Topics: Ecological transitions and climate justice; Health policies, governance and practices in a postpandemic era; Sociomaterialities of conflict and peace; Technoscientific promises, imaginaries and expectations; Food networks and governance in postpandemic times
Keywords: Biosecurity. Agriculture. Livestock farming. Plants. Animals. More than human health
In an agricultural context the term “biosecurity” refers to practices that control the spread of disease both onto and within the farm (Dargatz et al., 2002), but in the ‘world-ecology’ of the plantationocene (Haraway 2016) and capitalocene (Moore 2015) plants, animals and pathogens travel quickly around the globe, often undermining any institutional attempts to control vegetal, animal and microbial life (Lorimer 2020). Biosecurity science and policies operate to safeguard crops, plants, and domesticated animals – as ‘productive forms of life’ (Bandiera 2020) – from the ‘infected life’ constituted by pests, vector species or wild animals (Cassidy 2019). This panel will focus on the modern biosecurity paradigm and its possible alternatives such as the ecological and relational understanding of human and non-human coexistence, intercepting the current STS debate around ecological reparation (Centemeri, 2021; Ghelfi e Papadopoulos 2022). Drawing inspiration from critical biosecurity studies (Lorimer 2013) and the scholarship focused on the spatial (Hinchliffe 2013, 2015; Barker, 2015) and the temporal aspects (Pellizzoni 2019, 2021) of governing non-human life, we have identified three thematic interrogations:
– Sanitation: How the socio-historical legacies of sanitation and immunity, which build on the epistemological division between spaces of health and sickness (Lynteris 2019), influence contemporary biosecurity/sanitation practices.
– Surveillance: What role technologies play in the implementation of sanitary and phytosanitary monitoring measures, in the proliferation of borderlines, topographies of control, and conservation-driven surveillance (Sandbrook et al. 2018).
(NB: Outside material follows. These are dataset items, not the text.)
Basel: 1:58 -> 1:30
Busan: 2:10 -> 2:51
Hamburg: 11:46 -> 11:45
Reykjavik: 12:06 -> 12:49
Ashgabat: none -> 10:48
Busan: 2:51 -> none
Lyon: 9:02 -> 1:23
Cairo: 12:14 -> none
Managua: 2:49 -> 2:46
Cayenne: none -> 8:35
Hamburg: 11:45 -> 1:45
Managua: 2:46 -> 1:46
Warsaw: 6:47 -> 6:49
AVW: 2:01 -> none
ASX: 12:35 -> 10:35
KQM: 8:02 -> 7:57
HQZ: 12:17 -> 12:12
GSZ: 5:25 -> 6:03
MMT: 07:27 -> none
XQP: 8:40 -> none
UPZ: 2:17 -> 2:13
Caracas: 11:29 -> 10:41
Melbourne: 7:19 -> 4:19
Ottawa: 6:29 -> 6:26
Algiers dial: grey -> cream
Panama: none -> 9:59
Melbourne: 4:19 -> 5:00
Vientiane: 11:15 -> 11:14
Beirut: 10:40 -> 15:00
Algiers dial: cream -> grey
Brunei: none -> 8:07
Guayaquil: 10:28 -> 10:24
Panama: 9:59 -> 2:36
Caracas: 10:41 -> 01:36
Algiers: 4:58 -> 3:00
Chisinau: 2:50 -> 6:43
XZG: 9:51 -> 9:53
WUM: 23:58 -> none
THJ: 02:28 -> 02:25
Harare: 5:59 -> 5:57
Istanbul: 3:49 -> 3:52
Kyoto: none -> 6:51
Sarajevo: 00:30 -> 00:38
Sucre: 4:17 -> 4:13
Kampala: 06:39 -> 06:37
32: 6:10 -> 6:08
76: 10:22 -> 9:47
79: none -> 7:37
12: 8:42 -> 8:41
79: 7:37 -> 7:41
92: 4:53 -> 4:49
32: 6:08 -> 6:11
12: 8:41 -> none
What is the connection between technologies of surveillance of pathological bodies with the control over marginalized humans (Browne 2015)?
– Standardization of practices: How and to what extent biosecurity regulations, homogenized zootechnical and agricultural modes of production, procedures, and spatial arrangements are historically linked with the global expansion of monocultural models (Uekotter 2011) and intensive livestock breeding (Shortall et al. 2016).
This panel will welcome both theoretical and empirically grounded contributions to current biosecurity practices and its alternatives such as non-anthropocentric approaches to the health of plants, animals and the environment, including but not limited to:
– Accounts on methods to trace topologies of infected networks, intensities and circulations (Hinchliffe et al. 2013) and the invasibility of ecological networks (Waage & Mumford 2008).
– The intra-active character of disease emergence (Reisman 2021) and technoscientific reframing of pathogenicity (Stengel et al. 2022).
– ‘One Health’, and similar technoscientific reframing of health beyond the human (Hinchliffe 2017)
– Emergent bottom up and/or institutional practices of ‘resilience’ such as agroecology, reforestation and rewilding.
The panel is also interested in contributions that analyze the epistemological and political effects of animal and plant diseases, especially regarding the relationship between scientific cultures, experts, institutions and organized publics (Colella et al. 2019), but also practices of care and ‘living with’ infected animal and vegetal bodies (Vacirca & Milazzo 2021) and emotional attachments with the latters (Gatti 2022).